» PROBLÈME COURT 1:
Répondez à ces questions sur la lettre ci-dessous :
(a) Quelle date porte la lettre ?
(b) Qui a reçu la bonne lettre du comte il y a peu de jours ?
(c) Qui est toujours souffrante ?

CECI n'est pas EXECUTE 18 avril 1877

1877 |

18 avril 1877

Alexandre Apponyi à Alfred de Falloux

18 avril 1877

Mon bien cher comte,

Vous avez raison. Je suis un ingrat et je n’essaierai même pas de me disculper. Vous me pardonnerez , j’en suis sûr, mais je sais que mes excuses n’y seraient pour rien. Ma mère a reçu votre bonne lettre il y a peu de jours ; elle m’a permis de vous écrire avant elle pour pouvoir m’excuser moi- même.

Nous sommes désolés d’apprendre que Madame de Falloux est toujours souffrante. Ma mère me charge de vous dire combien elle est affligée par ces nouvelles. Vous ne pouvez douter de notre intérêt. Nous vous prions tous deux de bien vouloir nous rappeler au souvenir de la bonne comtesse.

» PROBLÈME COURT 2:
Mettez en forme dans un tableau Markdown à deux colonnes, « n° » et « Ligne », les lignes des données qui vont de celle contenant « Rendered at 1500 by 1125 pixels. » jusqu'à la fin des données, sans les lignes vides.

(Liste des données)
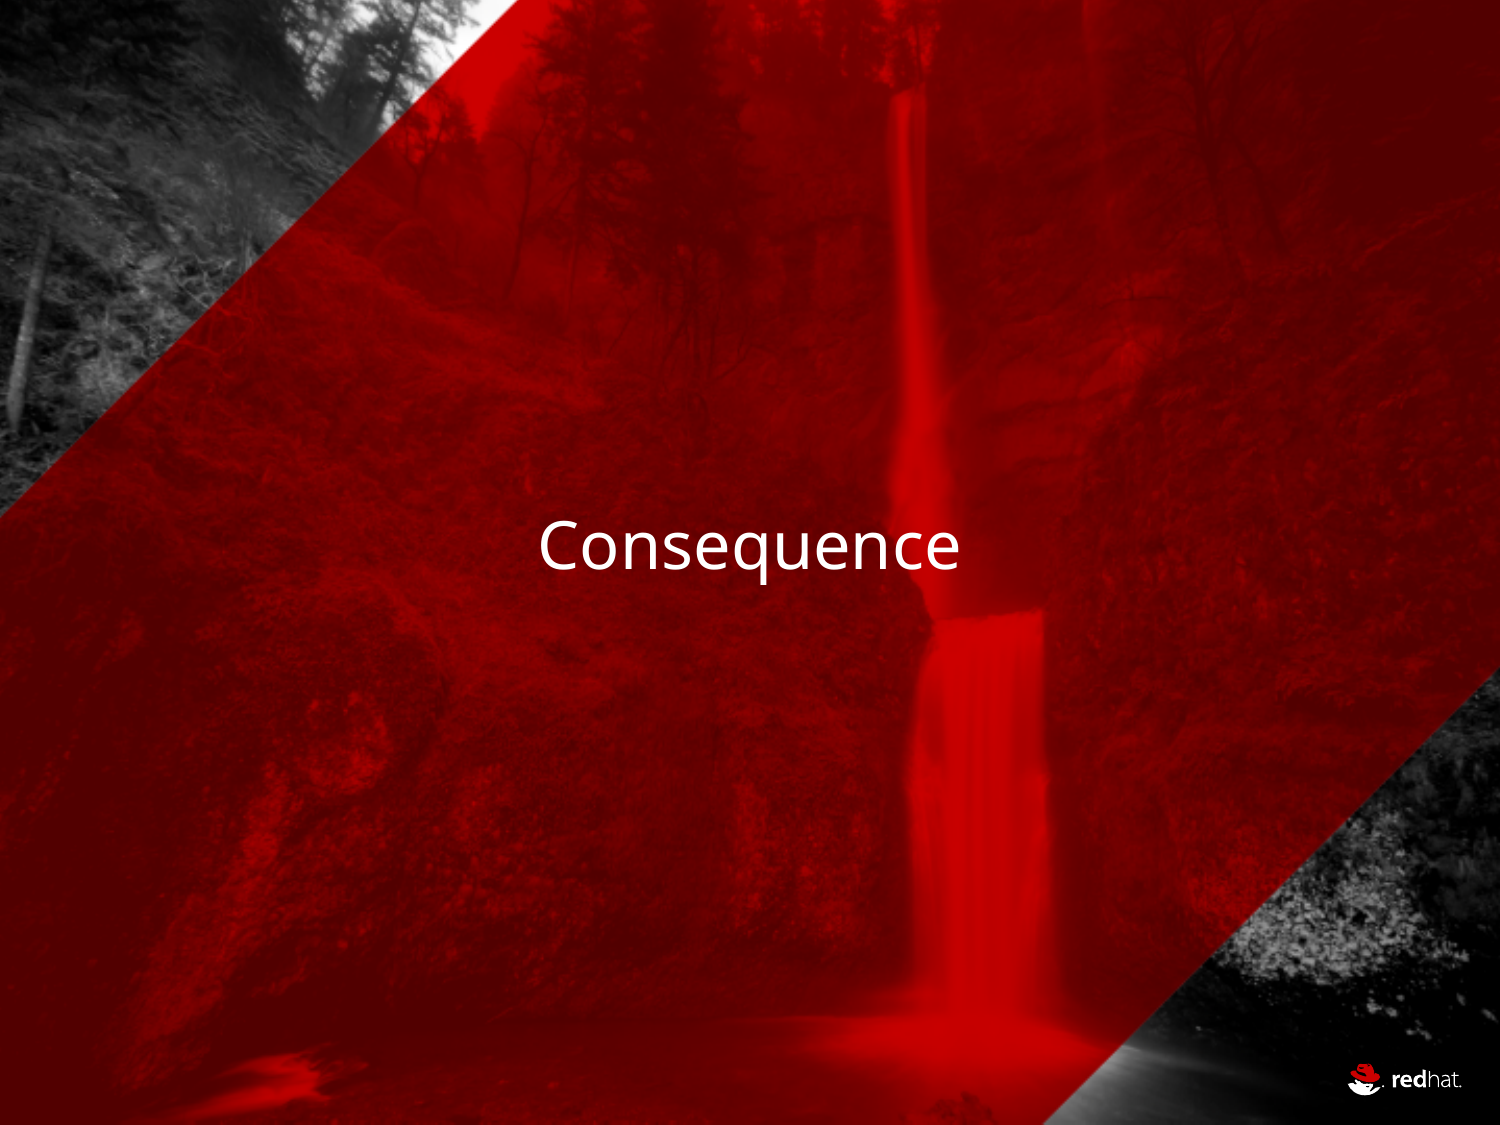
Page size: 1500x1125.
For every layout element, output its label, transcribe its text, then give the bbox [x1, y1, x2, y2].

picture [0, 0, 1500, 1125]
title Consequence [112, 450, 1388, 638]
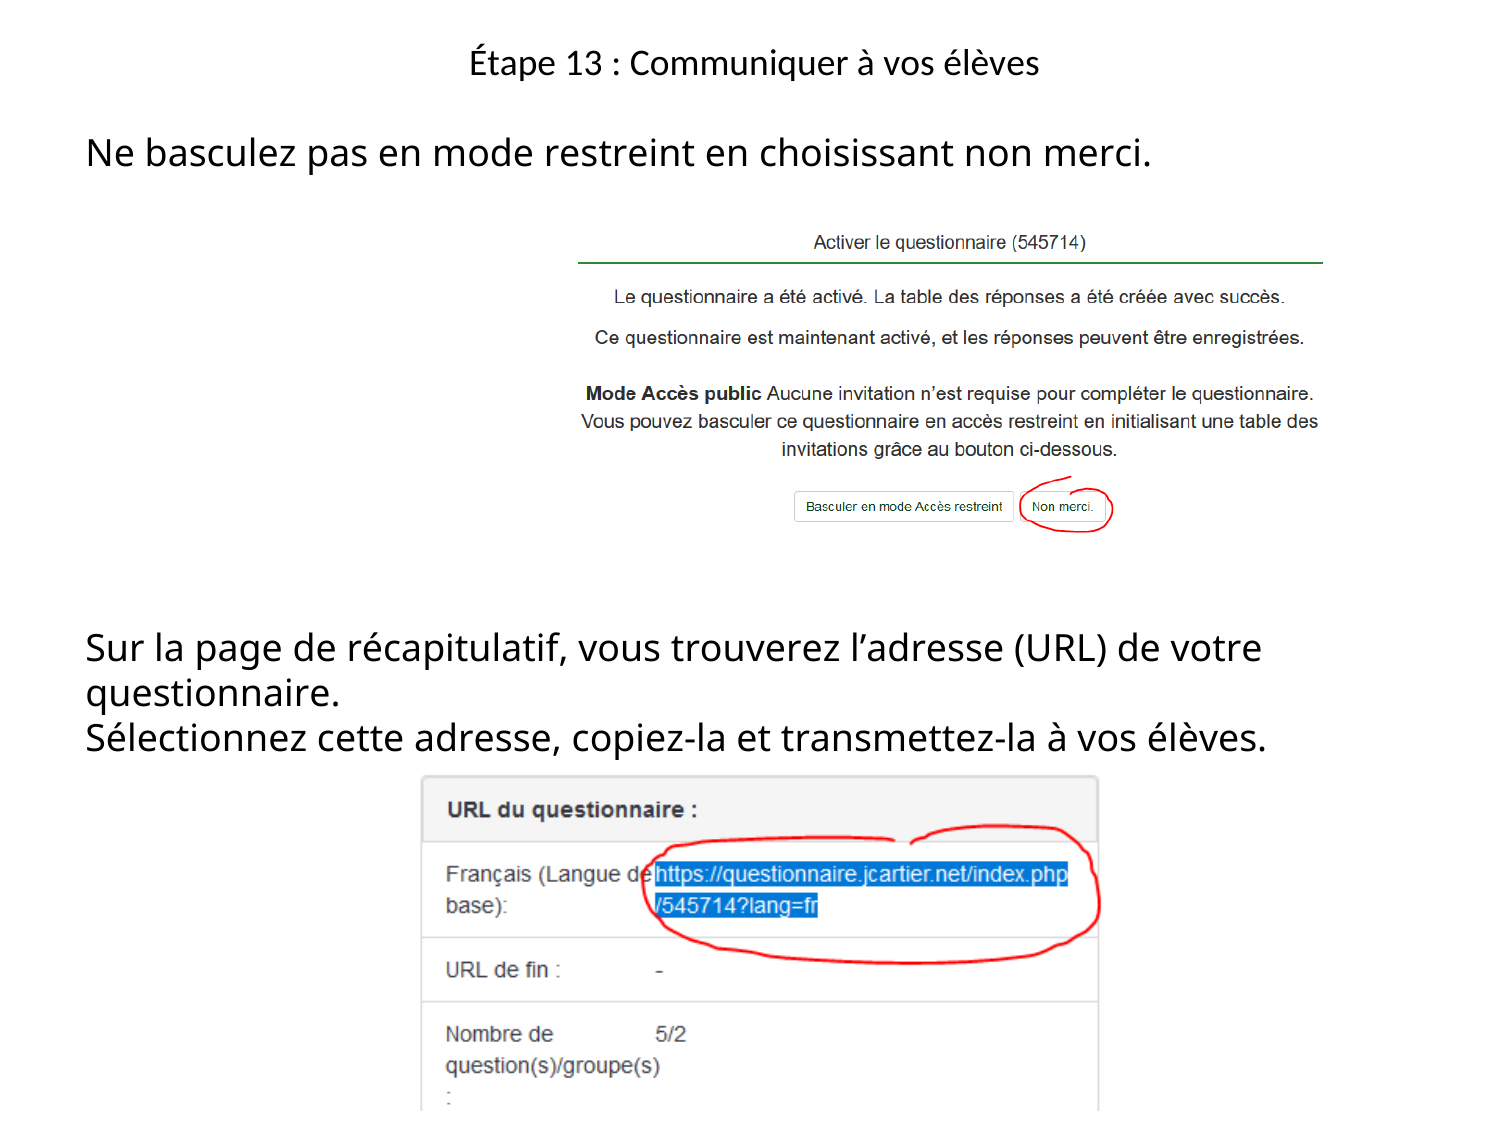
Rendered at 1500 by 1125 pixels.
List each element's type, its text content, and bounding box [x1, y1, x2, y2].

» RÉPONSE ATTENDUE 1:
(a) Le 18 avril 1877.
(b) La mère d'Alexandre Apponyi.
(c) Madame de Falloux.

» RÉPONSE ATTENDUE 2:
| n° | Ligne |
|---|---|
| 1 | Rendered at 1500 by 1125 pixels. |
| 2 | List each element's type, its text content, and bounding box [x1, y1, x2, y2]. |